Les partis allemands social-démocrate (SPD), écologiste (die Grünen) et libéral (FDP) ont posé, vendredi 15 octobre, les jalons d'un nouveau gouvernement avec à sa tête le social-démocrate Olaf Scholz, qui, en cas d'accord définitif, renverrait les chrétiens-démocrates dans l'opposition politique.
Sur le volet 'politique étrangère', les trois partis souhaitent accroître la « souveraineté stratégique » de l'Union européenne, notamment via une plus grande coopération entre armées européennes. La relation transatlantique doit néanmoins, selon eux, rester un pilier central de l'action extérieure de l'Allemagne et l'OTAN demeurer indispensable pour la sécurité du pays.
Les trois partis soulignent également l'importance pour l'UE de protéger « ses valeurs et l'État de droit tant à l'intérieur qu'à l'extérieur de ses frontières ».
Est également mise en avant la nécessité d'investir pour stimuler les transitions écologique et numérique. Mais les trois forces politiques conviennent d'appliquer à nouveau le frein à l'endettement budgétaire actuellement gelé pour affronter la pandémie de Covid-19 et relancer l'économie allemande.
Nous voulons que l'Europe connaisse « une croissance économique forte, sur la base de finances publiques saines et durables », indiquent les trois partis. « Le Pacte de stabilité et de croissance a prouvé sa flexibilité », ajoutent-ils, alors que la Commission relance la réflexion sur l'avenir des règles budgétaires, mardi 19 octobre.
Autre mesure phare annoncée : l'augmentation en 2022 du salaire minimum horaire de 9,6 à 12 euros.
··········
OBJECTIF:
D'après l'extrait du document, à quel montant le salaire minimum horaire doit-il être porté en 2022 ? Les lignes ci-dessous proviennent d'une source distincte de l'extrait du document.
··········
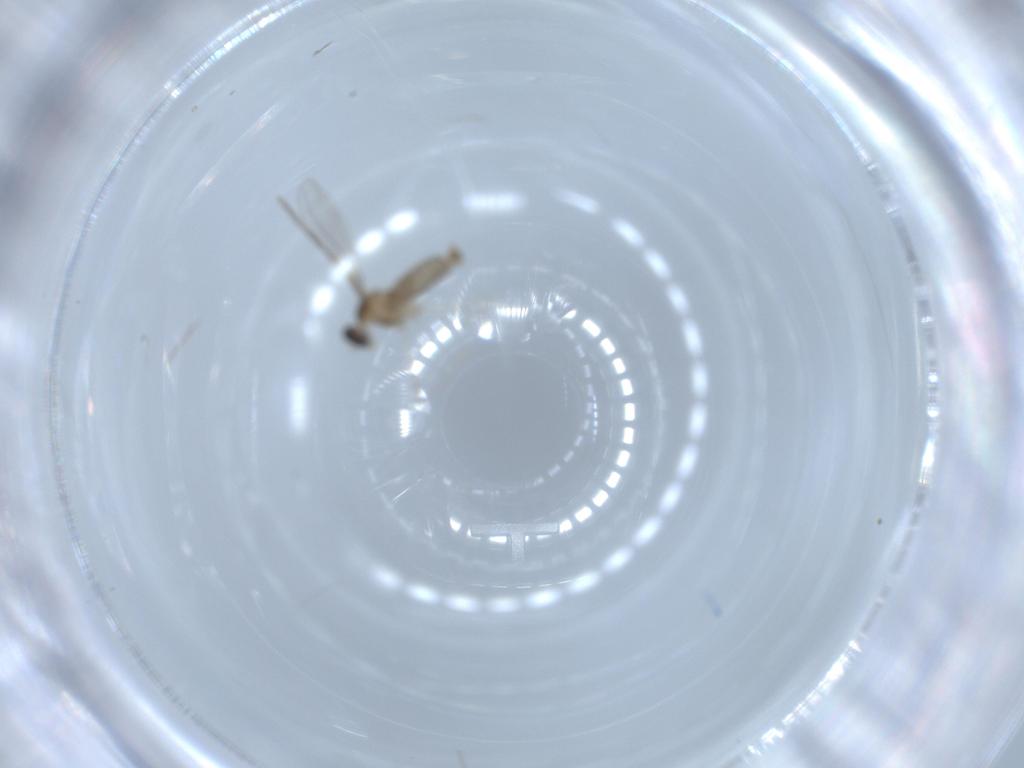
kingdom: Animalia
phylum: Arthropoda
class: Insecta
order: Diptera
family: Cecidomyiidae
··········
RÉPONSE ATTENDUE:
Il doit passer de 9,6 à 12 euros.